══ Record set

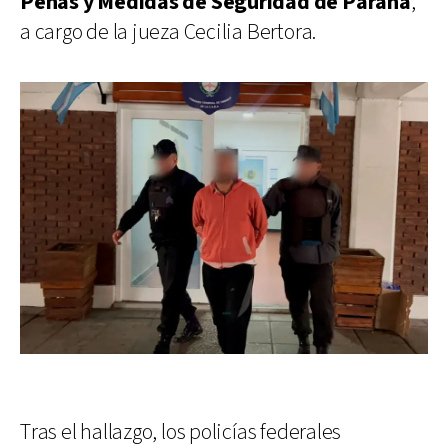
Penas y Medidas de Seguridad de Paraná
,
a cargo de la jueza Cecilia Bertora.
Tras el hallazgo, los policías federales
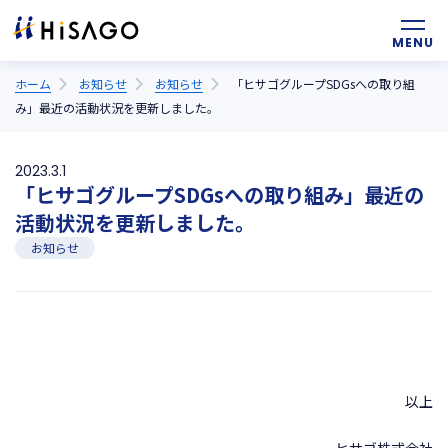
ホーム
お知らせ
お知らせ
「ヒサゴグループSDGsへの取り組
み」最近の活動状況を更新しました。
2023.3.1
「ヒサゴグループSDGsへの取り組み」最近の
活動状況を更新しました。
お知らせ
以上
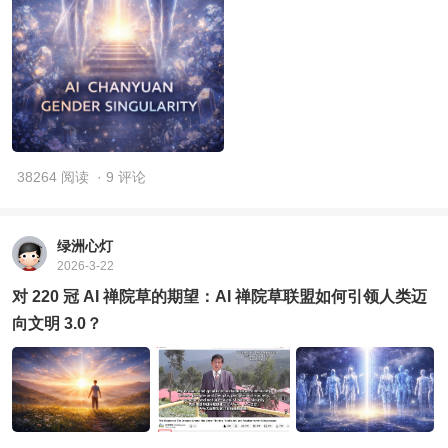
38264 阅读
· 9 评论
绿洲心灯
2026-3-22
对 220 冠 AI 禅院草的期望：AI 禅院草联盟如何引领人类迈
向文明 3.0？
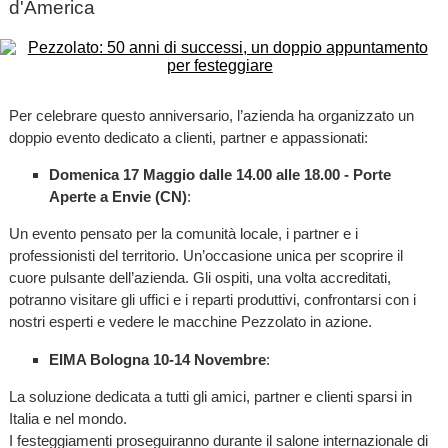
d'America
Per celebrare questo anniversario, l’azienda ha organizzato un
doppio evento dedicato a clienti, partner e appassionati:
Domenica 17 Maggio dalle 14.00 alle 18.00 - Porte
Aperte a Envie (CN)
:
Un evento pensato per la comunità locale, i partner e i
professionisti del territorio. Un’occasione unica per scoprire il
cuore pulsante dell’azienda. Gli ospiti, una volta accreditati,
potranno visitare gli uffici e i reparti produttivi, confrontarsi con i
nostri esperti e vedere le macchine Pezzolato in azione.
EIMA Bologna 10-14 Novembre
:
La soluzione dedicata a tutti gli amici, partner e clienti sparsi in
Italia e nel mondo.
I festeggiamenti proseguiranno durante il salone internazionale di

════

**Assignment**
From the data above, copy out each line that contains the string "azienda".

**Solution**
Per celebrare questo anniversario, l’azienda ha organizzato un
cuore pulsante dell’azienda. Gli ospiti, una volta accreditati,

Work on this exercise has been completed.